The PF foundation co-sponsored (with the Arthroscopy Association of North America) a hands-on cadaver PF surgery course at the Orthopedic Learning Center in Rosemont, Illinois on January 20 and 21, 2012 for orthopedic surgeons. Despite a snowstorm, 39 participants and 20 instructors showed up for this "first ever" hands on PF Surgery Course. The next course is being planned for April 12-14, 2013.

8th Biennial ISAKOS Congress • Rio De Janeiro, Brazil • May 15-19, 2011

Patellofemoral Research Excellence Award
The Geometry and Function of the Patellofemoral Joint
Farhad Iranpour, United Kingdom

The purpose of this study was to explore the patellofemoral joint in 3 dimensions, looking at its geometry, motion and stability.

Abstract:

Purpose:
The purpose of this study was to explore the patellofemoral joint in 3 dimensions, looking at its geometry, motion and stability.
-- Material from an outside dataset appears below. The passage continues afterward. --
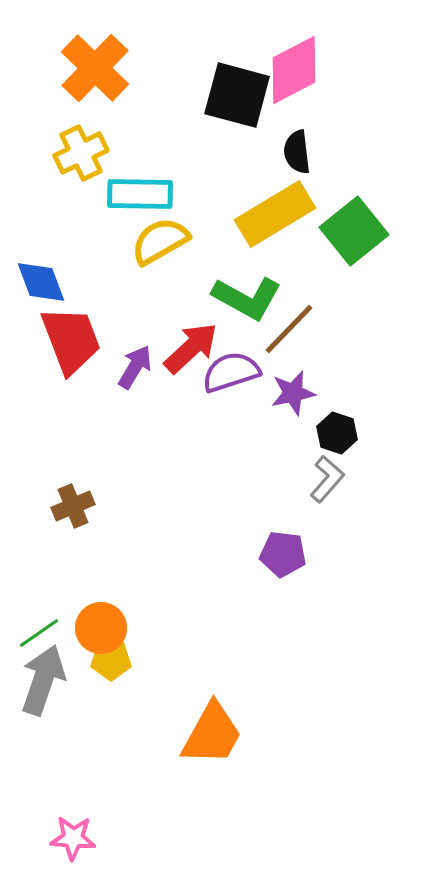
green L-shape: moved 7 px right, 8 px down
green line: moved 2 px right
This work aimed to establish a relationship between this joint and the tibio-femoral joint.
 
Method:
CT scans of 40 normal knees were analysed using custom designed 3D imaging software. A frame of reference was defined, the flexion and extension facets were described in terms of spheres, and the offset of the extension facet sphere centres was measured relative to predefined landmarks. The locations and orientations of the groove and the trochlear axis were examined in relation to the conventional axes of the femur. As for the patella the relationships of various patellar dimensions were studied. In the next part of this study, the kinematics and stability of the patellofemoral joint were measured in 14 fresh frozen cadaveric knees using a Polaris tracking system and an Instron material testing machine after physiologically loading the quadriceps muscles. Then the relationship between these measurements and the femoral trochlear geometry was examined.
 
Results:
It was found that the flexion facets of the femoral condyles were spherical. The medial extension facet could be reproducibly described as part of a larger sphere. However, this was not found to be the case laterally. The trochlear groove was circular and positioned laterally in relation to the mechanical, anatomical, and trans-condylar axes of the femur. It was not co- planar with any of the three axes. The trochlear axis was defined as a line joining the centres of two spheres fitted to the trochlear surfaces, lateral and medial to the trochlear groove. When viewed after aligning the femur to this new axis, the trochlear groove appeared more linear than when other axes were used. The thickness of a patella was on average half of its measured width (correlation coefficient 0.89, p<0.001). The path of the centre of the patella was circular and uniplanar from full flexion to approximately 16° flexion, after which it deviated laterally towards full knee extension. This path was perpendicular to a newly-defined trochlear axis. There were significant correlations between the sulcus angle and the medial facet angle with medial stability(r=0.78, p<0.0001).
 
Conclusion:
The knowledge of the shapes of the surfaces and motion of different compartments of the knee joint and their relationships may help to identify and explain the aetiology of knee joint pathologies. It may also be of use in planning and performing joint reconstruction. These relationships also have implications for the design of unicompartmental and total knee replacements and the rules governing their position.